Surprisingly, although current models propose that Dicer, an RNase III family enzyme, cuts dsRNAs from the 3′end in a phased manner without bias (
66), our
in vitro digestion data (E4 in
Fig. 2) also found that human Dicer produced many internal short RNA peaks and has some cleavage bias. In fact, recent studies have shown sequence preferences for RNase III class enzymes, including Mini-III in
Bacillus subtilis (
67), yeast Rnt1p (
68), Dicer-like enzymes in
Paramecium (
69), and
Aquifex aeolicus RNase III (
70). A GC bias was also found in plant virus-derived siRNAs (
71). Therefore, sequence bias may be a general property of RNase III enzymes. Further analysis of p19-captured dsRNAs in additional bacterial species may help to unravel the mechanisms underlying sequence bias of RNase III class enzymes. Since the bacterial CRISPR system uses RNase III to make guide RNAs, any RNase III sequence bias potentially influences the selection of genes or cleavage sites efficiently targeted by CRISPR.

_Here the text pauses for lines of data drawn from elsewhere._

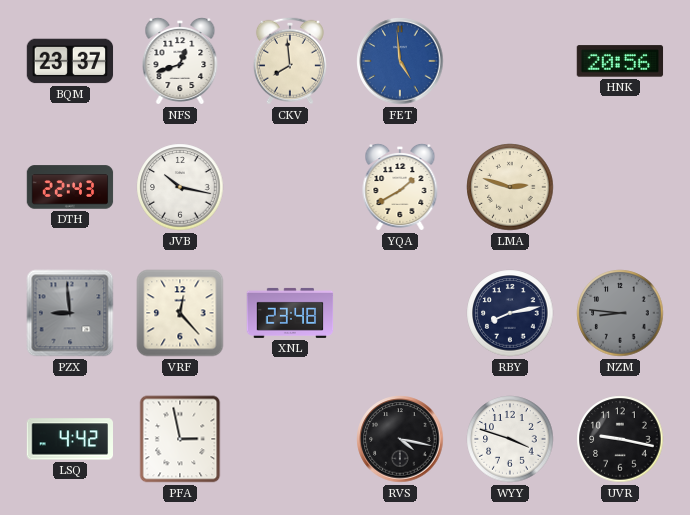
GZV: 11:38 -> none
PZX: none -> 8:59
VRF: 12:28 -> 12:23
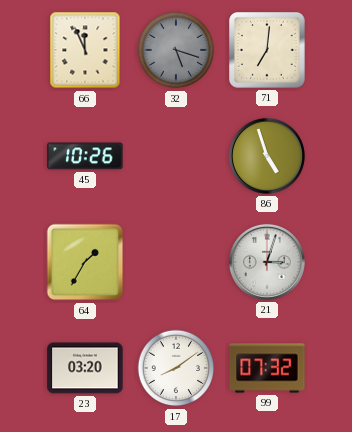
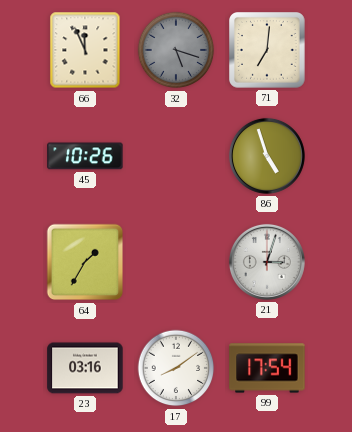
23: 03:20 -> 03:16
99: 07:32 -> 17:54
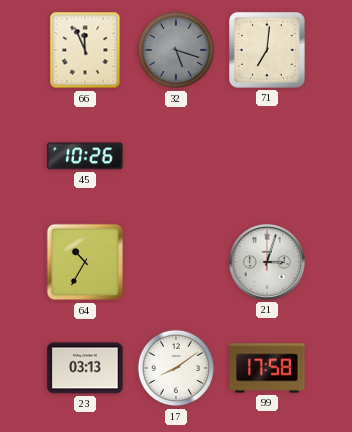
86: 4:57 -> none
64: 1:35 -> 10:35
23: 03:16 -> 03:13
99: 17:54 -> 17:58
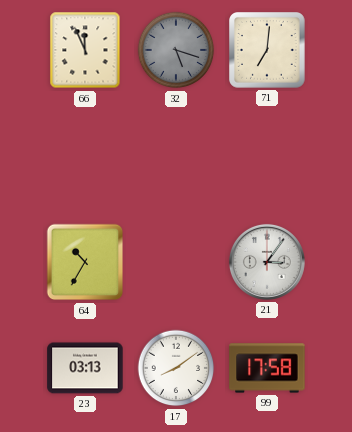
45: 10:26 -> none
21: 3:03 -> 3:06
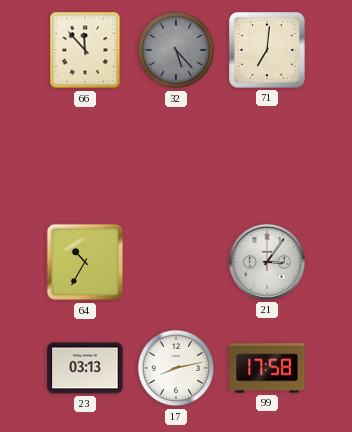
66: 11:56 -> 11:53
32: 5:18 -> 5:23
17: 8:09 -> 8:13
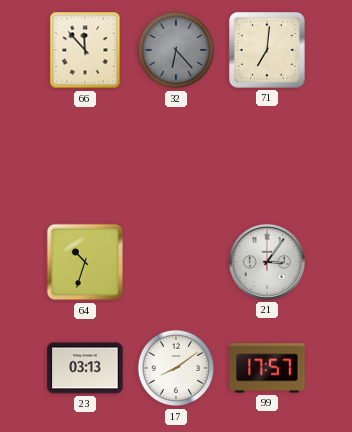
32: 5:23 -> 6:23
64: 10:35 -> 10:33
17: 8:13 -> 8:09
99: 17:58 -> 17:57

In summary, our study presents a new method for identifying and studying asRNA and RNase III products in E. coli that could be adapted to study other bacteria. To identify asRNA loci from the bacterial genome, it is better to express p19 protein from a genomic locus rather than from a plasmid, since the plasmid can generate abundant dsRNAs. p19-captured small dsRNA clusters mark genomic loci where overlapping sense and antisense transcriptions occur in E. coli. However, for this method to work, the overlapping sense and antisense transcripts must form dsRNAs, and those dsRNA regions must be processed into short dsRNAs of ∼21 bp. Both E. coli RNase III and p19 protein GC preferences may have contributed to the hot spots we identified in p19-captured small dsRNAs. Despite certain limitations and bias, the p19-capture method is useful to confirm that dsRNAs are formed and cleaved inside bacterial cells and to reveal exact RNase III cleavage sites within perfectly matched dsRNAs. Our study indicates that RNase III controls dsRNA abundance in bacteria. More work is needed to understand the role of asRNA in bacteria and the consequences of not efficiently clearing the dsRNAs that form.